We saw a lot of black bear, some dandy ones and several runts. They were all spared as we were concerned about meat spoilage due to the abnormally hot temperatures we were experiencing. Knowing a harvested brown bear would end our hunt, it only made sense to maintain focus of the original objective, so we returned to the grass patch.
Smacking mosquitoes while sitting in a makeshift blind constructed of driftwood, I caught movement along the bank just above the grass. I began dissecting the brush with my binoculars and saw the top of a brown bear’s back. Moments later the brownie plopped off the bank and immediately began chomping away. I determined it was a 7-8 foot boar. A shooter.
I had pre-planned a stalk should one appear. The wind was in my favor while I skirted the sticky glacial mud at the base of the bank. I guessed I could get within 50 yards of where the bear was due to a protruding wall of mud slumped away from the bank. When I reached my mark, I saw the bear was facing away. There was a log out on the beach about 10 yards from my current position. Figuring it would make a great rest to shoot from; I slithered out to it on my belly.
Just as I got to the log, I peeked over the top and saw the brownie standing and looking directly at me. He must have heard me or sensed my presence. I was pinned down and baffled that he had not departed. I realized the wind was still steady in my face.
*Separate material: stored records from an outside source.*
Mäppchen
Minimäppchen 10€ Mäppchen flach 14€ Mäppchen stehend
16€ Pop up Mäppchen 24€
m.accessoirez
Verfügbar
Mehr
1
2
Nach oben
Seconds later, he began walking directly at me. He came through the shin high grass slowly, taking deliberate steps and swaying his head side to side. I looked down at my rifle, cranked the Leupold 1.5×4 to its lowest setting and slipped off the safety. When I looked back up, that 7-8 foot brown bear looked like King Kong.
I rolled up onto my knees, centered the heavy duplex on his head and squeezed the trigger. Mr. Brown dropped in his tracks. I began shaking so bad that I found it difficult to stand up. My hunting partner came running from the blind. He was wide-eyed and told me how he almost shot the bear from the blind, as he had surmised something was wrong with my rifle since I had not taken the shot until the bear was practically on top of me.
We walked over to my first Alaskan brown bear. Well, “walked” may be a stretch. We took a couple of steps to where the bear had fallen straight on his nose. Moments later, I heard the familiar sound of a good friends Piper PA-11. He was flying down the beach and buzzed us, made a wide turn, set an approach and landed on the beach not far from the kill site. After a congratulatory handshake and back-slap, he was off.
That night around the campfire, taking in “Alaska”, my hunting partner and I relived the excitement of the bear in the grass. It is a hunt I will never forget.